Even differentiating the 4 cases doesn't require more 16-bit compares beyond the intial pivot - camera subtraction (i.e. you can obtain quadrant from the high 2 bits of the low 8-bit result, and a little bit of logic on the high result). I didn't outline all of that here to keep it simple, but really there's only one 16-bit subtract (per axis) for the whole metasprite.

Case 1 resulted in skipping the whole metasprite. Case 2 requires parity to be ignored and just to draw all tiles; this can either be a separate routine, or maybe an extra ORA with a second flag to force the result to always say "onscreen". Case 3 and 4 can be rendered with the same code, the input p controls which half of the 8-bit "screen" (reduced by wrapping) is considered "onscreen" or "offscreen".
Re: Culling
by on (#217520)
Thank a lot everybody.

I think ill be able to figure out an algorithm using some of the ideas you suggested. rainwarrior's suggestion seems more in-line with how my data is stored right now and is simple to implement.

As a somewhat related question, something obvious i *wasn't* doing (since all i had was one guy in a room) is clear the OAM every frame.

What do you guys do?
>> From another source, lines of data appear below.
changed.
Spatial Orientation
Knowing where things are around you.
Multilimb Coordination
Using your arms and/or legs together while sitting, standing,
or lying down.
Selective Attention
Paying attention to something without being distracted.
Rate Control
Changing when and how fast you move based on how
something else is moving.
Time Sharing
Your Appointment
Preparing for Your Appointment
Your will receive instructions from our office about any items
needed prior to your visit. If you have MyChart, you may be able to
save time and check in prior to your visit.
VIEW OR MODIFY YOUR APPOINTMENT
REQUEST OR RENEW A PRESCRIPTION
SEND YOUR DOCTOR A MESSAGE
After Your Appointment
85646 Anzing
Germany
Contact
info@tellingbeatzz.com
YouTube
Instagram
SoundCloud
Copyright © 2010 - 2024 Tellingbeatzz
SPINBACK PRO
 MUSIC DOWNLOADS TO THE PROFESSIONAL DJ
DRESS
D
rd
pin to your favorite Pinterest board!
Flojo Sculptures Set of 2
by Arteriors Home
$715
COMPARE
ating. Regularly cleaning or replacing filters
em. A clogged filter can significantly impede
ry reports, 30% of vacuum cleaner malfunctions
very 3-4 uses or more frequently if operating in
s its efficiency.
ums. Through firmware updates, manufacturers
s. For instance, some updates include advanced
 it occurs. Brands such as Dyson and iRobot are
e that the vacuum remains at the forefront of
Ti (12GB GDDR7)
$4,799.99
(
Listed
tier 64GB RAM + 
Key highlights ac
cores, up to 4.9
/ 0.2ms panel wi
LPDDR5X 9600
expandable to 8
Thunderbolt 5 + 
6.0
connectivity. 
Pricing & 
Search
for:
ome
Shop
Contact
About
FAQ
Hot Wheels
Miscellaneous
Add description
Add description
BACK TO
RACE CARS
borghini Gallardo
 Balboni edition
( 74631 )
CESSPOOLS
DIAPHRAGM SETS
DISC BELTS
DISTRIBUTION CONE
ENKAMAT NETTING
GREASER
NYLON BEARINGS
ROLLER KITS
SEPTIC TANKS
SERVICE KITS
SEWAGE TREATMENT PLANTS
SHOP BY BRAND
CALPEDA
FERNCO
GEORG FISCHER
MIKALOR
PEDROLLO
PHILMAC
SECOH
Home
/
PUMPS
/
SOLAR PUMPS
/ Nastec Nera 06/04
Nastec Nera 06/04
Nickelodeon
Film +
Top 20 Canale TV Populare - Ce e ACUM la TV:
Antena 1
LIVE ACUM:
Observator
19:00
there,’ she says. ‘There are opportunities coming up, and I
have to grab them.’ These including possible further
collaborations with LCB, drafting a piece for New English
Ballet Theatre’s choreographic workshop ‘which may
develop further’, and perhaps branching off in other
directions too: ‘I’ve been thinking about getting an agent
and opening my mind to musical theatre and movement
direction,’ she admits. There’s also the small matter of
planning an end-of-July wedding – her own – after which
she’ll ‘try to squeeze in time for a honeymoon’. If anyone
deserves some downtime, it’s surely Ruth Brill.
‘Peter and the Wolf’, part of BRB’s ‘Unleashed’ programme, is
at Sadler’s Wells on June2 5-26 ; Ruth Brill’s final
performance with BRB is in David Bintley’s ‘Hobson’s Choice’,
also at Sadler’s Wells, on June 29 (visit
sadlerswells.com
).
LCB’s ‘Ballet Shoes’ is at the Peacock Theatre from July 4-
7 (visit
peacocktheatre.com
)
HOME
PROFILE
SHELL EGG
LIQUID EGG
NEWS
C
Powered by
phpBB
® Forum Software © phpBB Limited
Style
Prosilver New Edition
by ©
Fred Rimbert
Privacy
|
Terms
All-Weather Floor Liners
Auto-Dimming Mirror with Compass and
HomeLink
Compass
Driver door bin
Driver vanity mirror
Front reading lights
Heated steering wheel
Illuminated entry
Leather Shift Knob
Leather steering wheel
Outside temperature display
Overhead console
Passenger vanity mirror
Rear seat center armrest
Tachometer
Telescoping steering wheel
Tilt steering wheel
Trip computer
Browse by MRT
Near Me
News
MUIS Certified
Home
Do you take the lazy way and clear it at the beginning of the frame? Of clear the unused entries at the end? Whats the fastest OAM-clearning loop you guys can think of ? ;)

Re: Culling
by on (#217522)
I have an index to the OAM buffer as it gets filled up. It starts at 0. Every tile added increases it by 4, etc. This tells me exactly where the leftover OAM that needs to be cleared is. So, when I'm done adding sprites, I call a "finish" routine that just puts Y=$FF in all the remaining tiles.
Re: Culling
by on (#217523)
Everything I've made since Zap Ruder has used the following finish routine to clear remaining OAM entries (source: ppuclear.s).

; Moves all sprites starting at address X (e.g, $04, $08, ..., $FC)
; below the visible area.
; X is 0 at the end.
.proc ppu_clear_oam

  ; First round the address down to a multiple of 4 so that it won't
  ; freeze should the address get corrupted.
  and #%11111100
  lda #$FF  ; Any Y value from $EF through $FF will work
  sta OAM,x
  bne loop

On the Game Boy I use something similar:
; Moves sprites in the display list from SOAM+a through
; SOAM+$9C offscreen by setting their Y coordinate to 0, which is
; completely above the screen top (16).
  ; Destination address in shadow OAM
  ld h,high(SOAM)
  and $FC
  ld l,a

  ; iteration count
  add 256 - 40
  ld c,a

  xor a
  ld [hl+],a
  inc l
  inc l
  inc l
  inc c
  jr nz, .rowloop
Re: Culling
by on (#217533)
rainwarrior wrote:
I have an index to the OAM buffer as it gets filled up. It starts at 0. Every tile added increases it by 4, etc. This tells me exactly where the leftover OAM that needs to be cleared is. So, when I'm done adding sprites, I call a "finish" routine that just puts Y=$FF in all the remaining tiles.

Yeah that's what i just did. If i were really motivated I would keep track how how far I need to clear based on the previous frame, but that's not gonna happen tonight. You culling algorithm works great. It's all implemented and working. Real cool stuff.